PDF(Pubmed)
Abstract:
Drive from peripheral neurons is essential in almost all pain states, but pharmacological silencing of these neurons to effect analgesia has proved problematic. Reversible gene therapy using long-lived chemogenetic approaches is an appealing option. We used the genetically activated chloride channel PSAM4-GlyR to examine pain pathways in mice. Using recombinant AAV9-based delivery to sensory neurons, we found a reversal of acute pain behavior and diminished neuronal activity using in vitro and in vivo GCaMP imaging on activation of PSAM4-GlyR with varenicline. A significant reduction in inflammatory heat hyperalgesia and oxaliplatin-induced cold allodynia was also observed. Importantly, there was no impairment of motor coordination, but innocuous von Frey sensation was inhibited. We generated a transgenic mouse that expresses a CAG-driven FLExed PSAM4-GlyR downstream of the Rosa26 locus that requires Cre recombinase to enable the expression of PSAM4-GlyR and tdTomato. We used NaV1.8 Cre to examine the role of predominantly nociceptive NaV1.8+ neurons in cancer-induced bone pain (CIBP) and neuropathic pain caused by chronic constriction injury (CCI). Varenicline activation of PSAM4-GlyR in NaV1.8-positive neurons reversed CCI-driven mechanical, thermal, and cold sensitivity. Additionally, varenicline treatment of mice with CIBP expressing PSAM4-GlyR in NaV1.8+ sensory neurons reversed cancer pain as assessed by weight-bearing. Moreover, when these mice were subjected to acute pain assays, an elevation in withdrawal thresholds to noxious mechanical and thermal stimuli was detected, but innocuous mechanical sensations remained unaffected. These studies confirm the utility of PSAM4-GlyR chemogenetic silencing in chronic pain states for mechanistic analysis and potential future therapeutic use.
摘要:
来自外周神经元的驱动在几乎所有疼痛状态下都是必不可少的,但是这些神经元的药理学沉默以实现镇痛已被证明是有问题的。

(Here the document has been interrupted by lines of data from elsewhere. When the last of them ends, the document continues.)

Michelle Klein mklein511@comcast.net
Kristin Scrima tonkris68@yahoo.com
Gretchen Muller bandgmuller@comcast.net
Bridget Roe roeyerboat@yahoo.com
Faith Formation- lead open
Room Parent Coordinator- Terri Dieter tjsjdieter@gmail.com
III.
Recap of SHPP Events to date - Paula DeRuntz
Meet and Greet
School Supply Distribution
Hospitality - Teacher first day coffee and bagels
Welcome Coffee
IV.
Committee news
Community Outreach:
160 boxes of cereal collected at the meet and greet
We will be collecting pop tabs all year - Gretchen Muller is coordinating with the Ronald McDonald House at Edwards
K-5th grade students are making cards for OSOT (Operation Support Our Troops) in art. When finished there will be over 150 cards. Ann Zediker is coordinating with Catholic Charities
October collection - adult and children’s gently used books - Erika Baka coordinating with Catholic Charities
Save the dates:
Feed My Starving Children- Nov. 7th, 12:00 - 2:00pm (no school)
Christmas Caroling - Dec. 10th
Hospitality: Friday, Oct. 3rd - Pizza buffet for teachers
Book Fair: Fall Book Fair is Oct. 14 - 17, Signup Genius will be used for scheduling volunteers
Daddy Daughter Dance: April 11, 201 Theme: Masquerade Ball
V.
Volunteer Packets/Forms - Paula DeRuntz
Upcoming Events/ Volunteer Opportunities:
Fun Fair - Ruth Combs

使用长寿命化学遗传学方法的可逆基因治疗是一个吸引人的选择。我们使用遗传激活的氯通道PSAM4-GlyR来检查小鼠的疼痛途径。使用基于重组AAV9的递送至感觉神经元,我们发现,在varenicline激活PSAM4-GlyR后,使用体外和体内GCaMP成像,急性疼痛行为逆转,神经元活性降低.还观察到炎性热痛觉过敏和奥沙利铂诱导的冷异常性疼痛的显著降低。重要的是,运动协调没有损害,但无害的冯·弗雷的感觉被抑制了.我们产生了转基因小鼠,其在Rosa26基因座下游表达CAG驱动的FLExedPSAM4-GlyR,其需要Cre重组酶以使得能够表达PSAM4-GlyR和tdTomato。我们使用NaV1.8Cre检查了主要的伤害性NaV1.8神经元在癌症诱导的骨痛(CIBP)和慢性收缩损伤(CCI)引起的神经性疼痛中的作用。NaV1.8阳性神经元中PSAM4-GlyR的伐尼克兰激活逆转了CCI驱动的机械,热,冷敏感性。此外,通过负重评估,用NaV1.8感觉神经元中表达PSAM4-GlyR的CIBP治疗小鼠可逆转癌症疼痛。此外,当这些小鼠接受急性疼痛检测时,检测到对有害机械和热刺激的戒断阈值升高,但无害的机械感觉没有受到影响。这些研究证实了PSAM4-GlyR化学遗传沉默在慢性疼痛状态中用于机理分析和潜在的未来治疗用途的实用性。重要性陈述慢性疼痛是一个巨大的问题。周围神经阻滞在许多慢性疼痛情况下是有效的,证明外周驱动在慢性疼痛中的重要性。我们使用基于修饰的配体门控氯通道PSAM4-GlyR的化学遗传学工具在体外和体内沉默背根神经节神经元。这种方法减少了急性和慢性疼痛模型中的疼痛样行为,包括抗性疼痛,如神经性疼痛或癌症引起的骨痛。我们产生了一个以Cre依赖性方式表达PSAM4-GlyR的小鼠系,提供了一种有用的研究工具,不仅可以解决疼痛状态中伤害性感觉神经元的作用,还可以解决在正常和病理条件下整个神经系统中遗传定义的神经元集的功能。